I have genotypes of over 20k individuals in a vcf file got after imputation. I'll give you an example of the aspect of this vcf file, with only 7 samples:
#CHROM POS ID REF ALT QUAL FILTER FORMAT INFO 0_0_473294.CEL 0_0_347293_v2.CEL 0_0_9588393_RS.CEL 0_0_999444_rp.CEL 0_0_26:9494949.CEL 0_0_237485_RS_rp.CEL 0_0_27:484848.CEL
16 11781 rs549521730 G C . PASS IMPUTED GP
So, starting from column 10, genotypes of individuals start. Now, I need to modify individual code of this vcf file, so as to have a vcf file with the following aspect:
#CHROM POS ID REF ALT QUAL FILTER FORMAT INFO 473294 347293 9588393 999444 9494949 237485 484848
16 11781 rs549521730 G C . PASS IMPUTED GP
Therefore, I need only serial numbers, without the flanking stuff, like .CEL, _RS, 26:, and so on.
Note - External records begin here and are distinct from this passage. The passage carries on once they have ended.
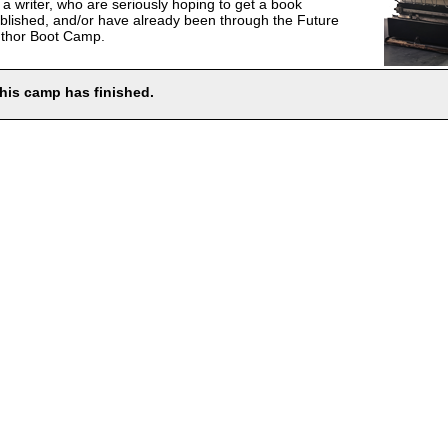
 a writer, who are seriously hoping to get a book
blished, and/or have already been through the Future
thor Boot Camp.
his camp has finished.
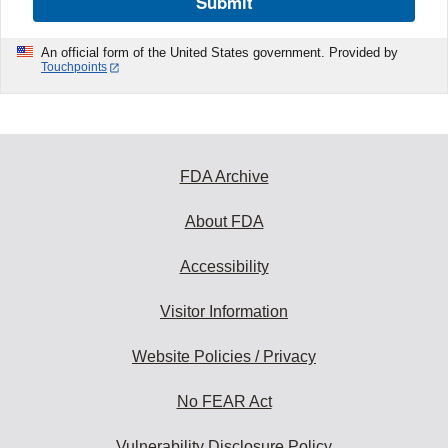
Submit
An official form of the United States government. Provided by
Touchpoints
FDA Archive
About FDA
Accessibility
Visitor Information
Website Policies / Privacy
No FEAR Act
Vulnerability Disclosure Policy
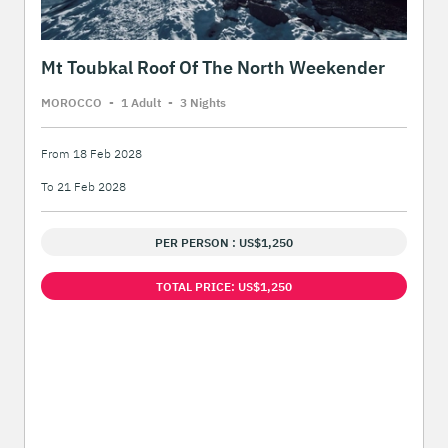
Mt Toubkal Roof Of The North Weekender
MOROCCO
-
1 Adult
-
3 Night
s
From 18 Feb 2028
To 21 Feb 2028
PER PERSON : US$1,250
TOTAL PRICE: US$1,250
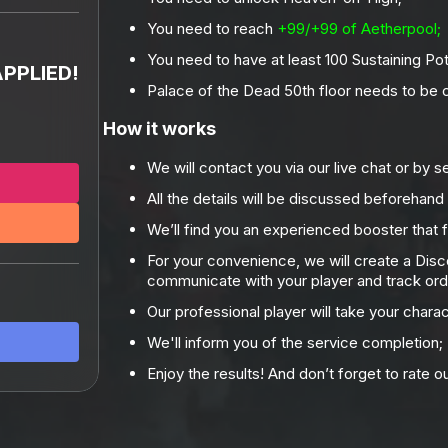
You need to reach
+99/+99 of Aetherpool;
%
You need to have at least 100 Sustaining Pot
PPLIED!
Palace of the Dead 50th floor needs to be
How it works
We will contact you via our live chat or by s
All the details will be discussed beforehand
We’ll find you an experienced booster that f
For your convenience, we will create a Dis
communicate with your player and track ord
Our professional player will take your chara
We'll inform you of the service completion;
Enjoy the results! And don’t forget to rate o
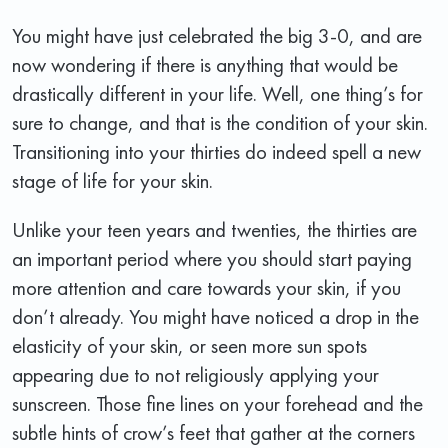
You might have just celebrated the big 3-0, and are
now wondering if there is anything that would be
drastically different in your life. Well, one thing’s for
sure to change, and that is the condition of your skin.
Transitioning into your thirties do indeed spell a new
stage of life for your skin.
Unlike your teen years and twenties, the thirties are
an important period where you should start paying
more attention and care towards your skin, if you
don’t already. You might have noticed a drop in the
elasticity of your skin, or seen more sun spots
appearing due to not religiously applying your
sunscreen. Those fine lines on your forehead and the
subtle hints of crow’s feet that gather at the corners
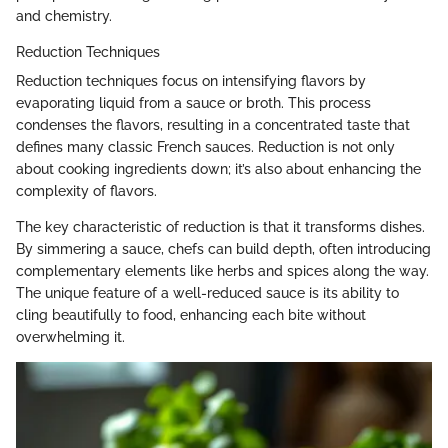
and chemistry.
Reduction Techniques
Reduction techniques focus on intensifying flavors by
evaporating liquid from a sauce or broth. This process
condenses the flavors, resulting in a concentrated taste that
defines many classic French sauces. Reduction is not only
about cooking ingredients down; it’s also about enhancing the
complexity of flavors.
The key characteristic of reduction is that it transforms dishes.
By simmering a sauce, chefs can build depth, often introducing
complementary elements like herbs and spices along the way.
The unique feature of a well-reduced sauce is its ability to
cling beautifully to food, enhancing each bite without
overwhelming it.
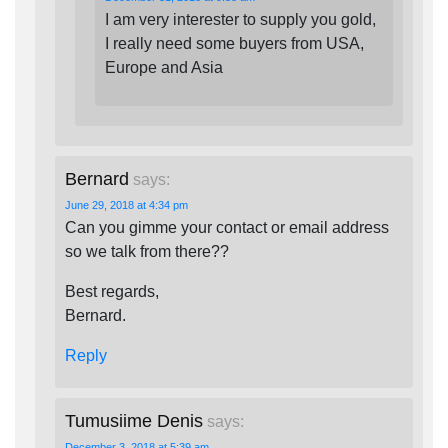
I am very interester to supply you gold,
I really need some buyers from USA,
Europe and Asia
Bernard
says:
June 29, 2018 at 4:34 pm
Can you gimme your contact or email address
so we talk from there??
Best regards,
Bernard.
Reply
Tumusiime Denis
says:
December 3, 2018 at 5:39 am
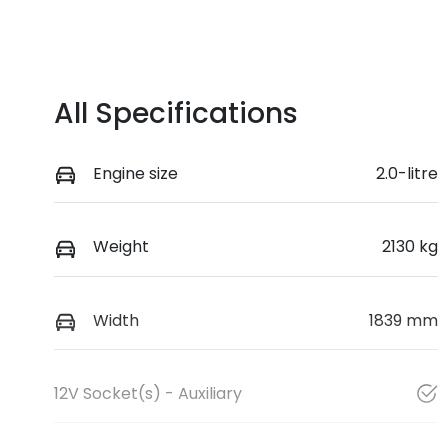
All Specifications
Engine size
2.0-litre
Weight
2130 kg
Width
1839 mm
12V Socket(s) - Auxiliary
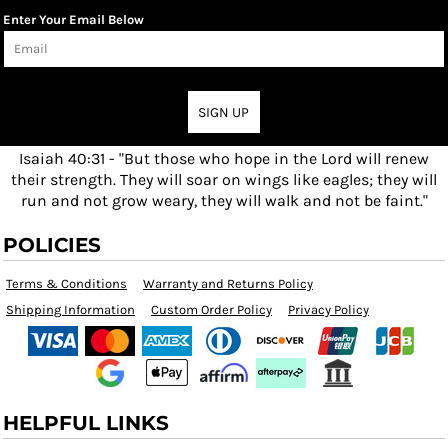
Enter Your Email Below
SIGN UP
Isaiah 40:31 - "But those who hope in the Lord will renew
their strength. They will soar on wings like eagles; they will
run and not grow weary, they will walk and not be faint."
POLICIES
Terms & Conditions
Warranty and Returns Policy
Shipping Information
Custom Order Policy
Privacy Policy
HELPFUL LINKS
Do you know a tool, like bcftools, being able to re-annotate sample codes of a vcf file? Or is it possible to do it in bash? Thank you!
If I'm reading your question correctly it looks like you just want to change the column names?
It looks like there are a lot of different formats to the column sample names; How you go about converting those to just the number you want will depend on the specifics but will probably involve regex. I'm not sure your example has enough info to answer that part.
I'd recommend something like making a single-line header text file (
header.txt), making a new vcf file from it (output.vcf), and appending all but the header line of the input vcf file (input.vcf) to the new file.